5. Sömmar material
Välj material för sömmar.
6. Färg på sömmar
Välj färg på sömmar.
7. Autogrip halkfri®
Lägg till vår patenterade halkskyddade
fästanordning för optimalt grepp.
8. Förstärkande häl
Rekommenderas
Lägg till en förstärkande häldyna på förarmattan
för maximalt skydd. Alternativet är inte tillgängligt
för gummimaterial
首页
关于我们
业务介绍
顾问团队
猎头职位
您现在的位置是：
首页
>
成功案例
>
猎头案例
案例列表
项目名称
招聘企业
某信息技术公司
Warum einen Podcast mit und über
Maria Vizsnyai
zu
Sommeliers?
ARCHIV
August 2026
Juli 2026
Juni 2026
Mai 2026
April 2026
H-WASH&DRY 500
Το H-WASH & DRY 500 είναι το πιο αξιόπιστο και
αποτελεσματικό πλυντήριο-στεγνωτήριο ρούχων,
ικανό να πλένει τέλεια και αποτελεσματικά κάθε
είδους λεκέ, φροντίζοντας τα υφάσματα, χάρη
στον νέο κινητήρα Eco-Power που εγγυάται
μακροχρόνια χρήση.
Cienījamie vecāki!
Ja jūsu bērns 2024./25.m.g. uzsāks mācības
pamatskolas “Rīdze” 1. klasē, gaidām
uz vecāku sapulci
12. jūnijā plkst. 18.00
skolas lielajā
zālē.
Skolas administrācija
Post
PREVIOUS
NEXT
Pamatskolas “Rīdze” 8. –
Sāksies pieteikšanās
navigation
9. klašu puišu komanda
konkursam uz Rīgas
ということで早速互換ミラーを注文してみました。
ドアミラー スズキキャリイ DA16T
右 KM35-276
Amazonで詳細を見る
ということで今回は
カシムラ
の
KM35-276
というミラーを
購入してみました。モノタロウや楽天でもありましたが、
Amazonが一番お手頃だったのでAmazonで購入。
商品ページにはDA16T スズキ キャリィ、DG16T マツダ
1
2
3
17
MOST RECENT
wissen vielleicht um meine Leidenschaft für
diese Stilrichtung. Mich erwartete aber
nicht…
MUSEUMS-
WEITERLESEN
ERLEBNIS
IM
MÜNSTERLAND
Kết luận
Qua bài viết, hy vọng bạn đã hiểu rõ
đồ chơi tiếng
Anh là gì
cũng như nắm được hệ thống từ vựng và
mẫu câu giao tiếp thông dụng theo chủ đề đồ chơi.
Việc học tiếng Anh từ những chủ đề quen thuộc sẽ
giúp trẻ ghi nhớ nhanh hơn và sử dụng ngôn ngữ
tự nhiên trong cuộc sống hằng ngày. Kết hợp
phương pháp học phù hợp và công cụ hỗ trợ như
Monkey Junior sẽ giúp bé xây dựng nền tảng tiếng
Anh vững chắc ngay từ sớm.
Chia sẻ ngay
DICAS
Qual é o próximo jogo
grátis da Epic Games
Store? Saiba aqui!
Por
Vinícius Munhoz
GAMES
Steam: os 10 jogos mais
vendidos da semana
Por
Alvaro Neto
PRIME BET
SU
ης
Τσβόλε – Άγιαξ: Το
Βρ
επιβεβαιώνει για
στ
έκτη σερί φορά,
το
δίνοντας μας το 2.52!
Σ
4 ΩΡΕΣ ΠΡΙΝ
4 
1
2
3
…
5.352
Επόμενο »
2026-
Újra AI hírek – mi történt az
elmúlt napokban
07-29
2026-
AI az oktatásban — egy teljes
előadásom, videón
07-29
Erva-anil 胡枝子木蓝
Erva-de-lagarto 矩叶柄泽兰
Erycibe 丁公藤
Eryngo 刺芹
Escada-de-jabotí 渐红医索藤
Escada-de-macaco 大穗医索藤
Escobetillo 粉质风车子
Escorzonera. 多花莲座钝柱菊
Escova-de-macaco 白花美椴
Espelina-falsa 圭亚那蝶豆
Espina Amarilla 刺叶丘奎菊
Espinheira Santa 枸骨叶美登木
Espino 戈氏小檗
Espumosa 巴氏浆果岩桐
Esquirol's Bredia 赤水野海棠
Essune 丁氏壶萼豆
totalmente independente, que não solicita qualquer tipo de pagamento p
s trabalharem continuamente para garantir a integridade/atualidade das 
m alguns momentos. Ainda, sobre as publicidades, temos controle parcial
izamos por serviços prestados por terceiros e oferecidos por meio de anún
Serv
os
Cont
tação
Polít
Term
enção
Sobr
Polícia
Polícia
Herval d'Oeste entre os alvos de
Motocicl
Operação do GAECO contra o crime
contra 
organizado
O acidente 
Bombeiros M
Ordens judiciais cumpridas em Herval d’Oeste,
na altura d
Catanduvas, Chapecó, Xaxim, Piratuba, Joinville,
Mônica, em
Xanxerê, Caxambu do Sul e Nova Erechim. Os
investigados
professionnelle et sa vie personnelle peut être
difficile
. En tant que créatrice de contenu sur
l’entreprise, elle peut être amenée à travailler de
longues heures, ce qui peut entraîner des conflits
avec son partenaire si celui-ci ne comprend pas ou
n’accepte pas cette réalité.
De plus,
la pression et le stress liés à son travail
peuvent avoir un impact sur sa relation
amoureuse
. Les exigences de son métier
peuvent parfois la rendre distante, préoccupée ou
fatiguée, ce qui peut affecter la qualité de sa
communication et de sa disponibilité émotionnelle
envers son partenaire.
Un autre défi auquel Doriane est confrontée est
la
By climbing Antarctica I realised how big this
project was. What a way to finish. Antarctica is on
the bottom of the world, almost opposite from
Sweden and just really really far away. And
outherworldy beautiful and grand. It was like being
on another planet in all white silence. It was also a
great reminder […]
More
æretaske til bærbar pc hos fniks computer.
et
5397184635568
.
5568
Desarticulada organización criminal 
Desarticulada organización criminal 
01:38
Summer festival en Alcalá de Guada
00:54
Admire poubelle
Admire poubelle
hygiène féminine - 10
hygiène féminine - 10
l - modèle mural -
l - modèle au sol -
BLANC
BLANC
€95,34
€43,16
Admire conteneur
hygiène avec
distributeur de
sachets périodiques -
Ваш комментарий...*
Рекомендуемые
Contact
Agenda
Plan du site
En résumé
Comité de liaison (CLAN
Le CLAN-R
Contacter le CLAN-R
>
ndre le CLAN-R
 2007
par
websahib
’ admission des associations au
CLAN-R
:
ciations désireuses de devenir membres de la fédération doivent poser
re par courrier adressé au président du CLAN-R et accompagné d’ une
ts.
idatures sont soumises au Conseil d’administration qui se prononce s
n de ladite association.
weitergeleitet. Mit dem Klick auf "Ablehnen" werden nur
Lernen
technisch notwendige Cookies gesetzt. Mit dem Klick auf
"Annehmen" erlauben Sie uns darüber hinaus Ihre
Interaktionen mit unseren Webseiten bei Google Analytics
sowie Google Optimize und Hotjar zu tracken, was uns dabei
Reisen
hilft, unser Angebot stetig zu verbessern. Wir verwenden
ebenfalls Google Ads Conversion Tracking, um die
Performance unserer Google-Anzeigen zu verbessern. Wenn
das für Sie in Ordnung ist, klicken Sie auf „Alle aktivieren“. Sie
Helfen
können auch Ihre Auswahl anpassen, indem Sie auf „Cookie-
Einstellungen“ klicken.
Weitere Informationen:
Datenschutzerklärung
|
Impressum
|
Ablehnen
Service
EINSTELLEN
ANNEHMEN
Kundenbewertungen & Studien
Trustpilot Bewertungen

- [Job item] Each line of the listing is to be duplicated exactly as it appears.

- [Exercise answer]
5. Sömmar material
Välj material för sömmar.
6. Färg på sömmar
Välj färg på sömmar.
7. Autogrip halkfri®
Lägg till vår patenterade halkskyddade
fästanordning för optimalt grepp.
8. Förstärkande häl
Rekommenderas
Lägg till en förstärkande häldyna på förarmattan
för maximalt skydd. Alternativet är inte tillgängligt
för gummimaterial
首页
关于我们
业务介绍
顾问团队
猎头职位
您现在的位置是：
首页
>
成功案例
>
猎头案例
案例列表
项目名称
招聘企业
某信息技术公司
Warum einen Podcast mit und über
Maria Vizsnyai
zu
Sommeliers?
ARCHIV
August 2026
Juli 2026
Juni 2026
Mai 2026
April 2026
H-WASH&DRY 500
Το H-WASH & DRY 500 είναι το πιο αξιόπιστο και
αποτελεσματικό πλυντήριο-στεγνωτήριο ρούχων,
ικανό να πλένει τέλεια και αποτελεσματικά κάθε
είδους λεκέ, φροντίζοντας τα υφάσματα, χάρη
στον νέο κινητήρα Eco-Power που εγγυάται
μακροχρόνια χρήση.
Cienījamie vecāki!
Ja jūsu bērns 2024./25.m.g. uzsāks mācības
pamatskolas “Rīdze” 1. klasē, gaidām
uz vecāku sapulci
12. jūnijā plkst. 18.00
skolas lielajā
zālē.
Skolas administrācija
Post
PREVIOUS
NEXT
Pamatskolas “Rīdze” 8. –
Sāksies pieteikšanās
navigation
9. klašu puišu komanda
konkursam uz Rīgas
ということで早速互換ミラーを注文してみました。
ドアミラー スズキキャリイ DA16T
右 KM35-276
Amazonで詳細を見る
ということで今回は
カシムラ
の
KM35-276
というミラーを
購入してみました。モノタロウや楽天でもありましたが、
Amazonが一番お手頃だったのでAmazonで購入。
商品ページにはDA16T スズキ キャリィ、DG16T マツダ
1
2
3
17
MOST RECENT
wissen vielleicht um meine Leidenschaft für
diese Stilrichtung. Mich erwartete aber
nicht…
MUSEUMS-
WEITERLESEN
ERLEBNIS
IM
MÜNSTERLAND
Kết luận
Qua bài viết, hy vọng bạn đã hiểu rõ
đồ chơi tiếng
Anh là gì
cũng như nắm được hệ thống từ vựng và
mẫu câu giao tiếp thông dụng theo chủ đề đồ chơi.
Việc học tiếng Anh từ những chủ đề quen thuộc sẽ
giúp trẻ ghi nhớ nhanh hơn và sử dụng ngôn ngữ
tự nhiên trong cuộc sống hằng ngày. Kết hợp
phương pháp học phù hợp và công cụ hỗ trợ như
Monkey Junior sẽ giúp bé xây dựng nền tảng tiếng
Anh vững chắc ngay từ sớm.
Chia sẻ ngay
DICAS
Qual é o próximo jogo
grátis da Epic Games
Store? Saiba aqui!
Por
Vinícius Munhoz
GAMES
Steam: os 10 jogos mais
vendidos da semana
Por
Alvaro Neto
PRIME BET
SU
ης
Τσβόλε – Άγιαξ: Το
Βρ
επιβεβαιώνει για
στ
έκτη σερί φορά,
το
δίνοντας μας το 2.52!
Σ
4 ΩΡΕΣ ΠΡΙΝ
4 
1
2
3
…
5.352
Επόμενο »
2026-
Újra AI hírek – mi történt az
elmúlt napokban
07-29
2026-
AI az oktatásban — egy teljes
előadásom, videón
07-29
Erva-anil 胡枝子木蓝
Erva-de-lagarto 矩叶柄泽兰
Erycibe 丁公藤
Eryngo 刺芹
Escada-de-jabotí 渐红医索藤
Escada-de-macaco 大穗医索藤
Escobetillo 粉质风车子
Escorzonera. 多花莲座钝柱菊
Escova-de-macaco 白花美椴
Espelina-falsa 圭亚那蝶豆
Espina Amarilla 刺叶丘奎菊
Espinheira Santa 枸骨叶美登木
Espino 戈氏小檗
Espumosa 巴氏浆果岩桐
Esquirol's Bredia 赤水野海棠
Essune 丁氏壶萼豆
totalmente independente, que não solicita qualquer tipo de pagamento p
s trabalharem continuamente para garantir a integridade/atualidade das 
m alguns momentos. Ainda, sobre as publicidades, temos controle parcial
izamos por serviços prestados por terceiros e oferecidos por meio de anún
Serv
os
Cont
tação
Polít
Term
enção
Sobr
Polícia
Polícia
Herval d'Oeste entre os alvos de
Motocicl
Operação do GAECO contra o crime
contra 
organizado
O acidente 
Bombeiros M
Ordens judiciais cumpridas em Herval d’Oeste,
na altura d
Catanduvas, Chapecó, Xaxim, Piratuba, Joinville,
Mônica, em
Xanxerê, Caxambu do Sul e Nova Erechim. Os
investigados
professionnelle et sa vie personnelle peut être
difficile
. En tant que créatrice de contenu sur
l’entreprise, elle peut être amenée à travailler de
longues heures, ce qui peut entraîner des conflits
avec son partenaire si celui-ci ne comprend pas ou
n’accepte pas cette réalité.
De plus,
la pression et le stress liés à son travail
peuvent avoir un impact sur sa relation
amoureuse
. Les exigences de son métier
peuvent parfois la rendre distante, préoccupée ou
fatiguée, ce qui peut affecter la qualité de sa
communication et de sa disponibilité émotionnelle
envers son partenaire.
Un autre défi auquel Doriane est confrontée est
la
By climbing Antarctica I realised how big this
project was. What a way to finish. Antarctica is on
the bottom of the world, almost opposite from
Sweden and just really really far away. And
outherworldy beautiful and grand. It was like being
on another planet in all white silence. It was also a
great reminder […]
More
æretaske til bærbar pc hos fniks computer.
et
5397184635568
.
5568
Desarticulada organización criminal 
Desarticulada organización criminal 
01:38
Summer festival en Alcalá de Guada
00:54
Admire poubelle
Admire poubelle
hygiène féminine - 10
hygiène féminine - 10
l - modèle mural -
l - modèle au sol -
BLANC
BLANC
€95,34
€43,16
Admire conteneur
hygiène avec
distributeur de
sachets périodiques -
Ваш комментарий...*
Рекомендуемые
Contact
Agenda
Plan du site
En résumé
Comité de liaison (CLAN
Le CLAN-R
Contacter le CLAN-R
>
ndre le CLAN-R
 2007
par
websahib
’ admission des associations au
CLAN-R
:
ciations désireuses de devenir membres de la fédération doivent poser
re par courrier adressé au président du CLAN-R et accompagné d’ une
ts.
idatures sont soumises au Conseil d’administration qui se prononce s
n de ladite association.
weitergeleitet. Mit dem Klick auf "Ablehnen" werden nur
Lernen
technisch notwendige Cookies gesetzt. Mit dem Klick auf
"Annehmen" erlauben Sie uns darüber hinaus Ihre
Interaktionen mit unseren Webseiten bei Google Analytics
sowie Google Optimize und Hotjar zu tracken, was uns dabei
Reisen
hilft, unser Angebot stetig zu verbessern. Wir verwenden
ebenfalls Google Ads Conversion Tracking, um die
Performance unserer Google-Anzeigen zu verbessern. Wenn
das für Sie in Ordnung ist, klicken Sie auf „Alle aktivieren“. Sie
Helfen
können auch Ihre Auswahl anpassen, indem Sie auf „Cookie-
Einstellungen“ klicken.
Weitere Informationen:
Datenschutzerklärung
|
Impressum
|
Ablehnen
Service
EINSTELLEN
ANNEHMEN
Kundenbewertungen & Studien
Trustpilot Bewertungen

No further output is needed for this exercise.